Die starre Definitionsweise des DBTG verursachte allerdings ein gravierendes Flexibilitätsproblem: bei Änderungen in der Datenbank mussten sämtliche Abfragen neu formuliert werden, die in irgendeiner Weise mit den veränderten Strukturen verbunden sind. Dies ist mit ein Grund, weshalb DBTG auf Dauer nicht bestehen konnte - Ted Codd's relationaler Ansatz war deutlich simpler und dennoch mindestens gleich performant.

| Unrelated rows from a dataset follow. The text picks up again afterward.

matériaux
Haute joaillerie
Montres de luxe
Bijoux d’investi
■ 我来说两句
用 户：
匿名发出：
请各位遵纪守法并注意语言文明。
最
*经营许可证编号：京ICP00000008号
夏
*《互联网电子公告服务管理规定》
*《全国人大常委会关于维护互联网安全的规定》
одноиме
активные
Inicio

Doch nicht alleine die Definition der Datenbankschemata war unnötig kompliziert; das System erschwerte auch alltägliche Suchabfragen und Datenänderungen. Was dem SQL-Programmierer heute sein SELECT ist, waren damals die Befehle "FETCH", "FIND", "GET", "ACCEPT", "SET"; was heute "UPDATE" und "INSERT" ist, war damals "STORE", "ERASE", "MODIFY", "CONNECT", "DISCONNECT", "INSERT" und "REMOVE". Es existierte damals allerdings bereits ein "READY" und "FINISH" Befehl für Transaktionsmodi und Daten-Locking via die Befehle "KEEP" und "FREE".

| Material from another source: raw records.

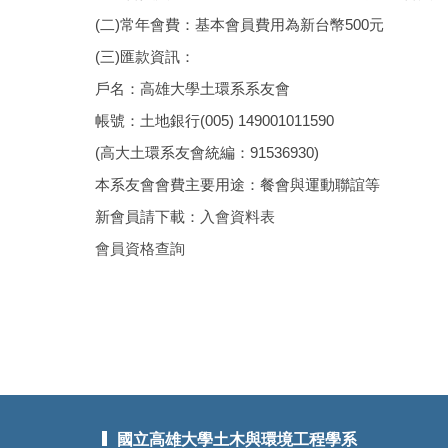
(二)常年會費：基本會員費用為新台幣500元
(三)匯款資訊：
戶名：高雄大學土環系系友會
帳號：土地銀行(005) 149001011590
(高大土環系友會統編：91536930)
本系友會會費主要用途：餐會與運動聯誼等
新會員請下載：
入會資料表
會員資格查詢
國立高雄大學土木與環境工程學系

Um einen Eintrag in der Datenbank ändern zu können, musste er allerdings erst umständlich in der gesamten Struktur gesucht werden:
GET
Move S4 to SNo IN S
Find S Record
Get S
vergleichbar in SQL geschrieben, bedeutet dieses Kommando:
SELECT * FROM S WHERE SNo=S4
Das Kommando
MODIFY
Find S occurence for S4
Get S; Status
Add 10 to Status IN S
Modify S; Status
bedeutet übersetzt in SQL:
UPDATE S SET Status=Status+10 WHERE SNo=S4
All diese Probleme und Komplikationen fügten sich nahtlos in die Schwierigkeiten mit anderen bereits vergangenen Abfragesprachen ein und führten letztlich dazu, dass SQL seinen Siegeszug begann.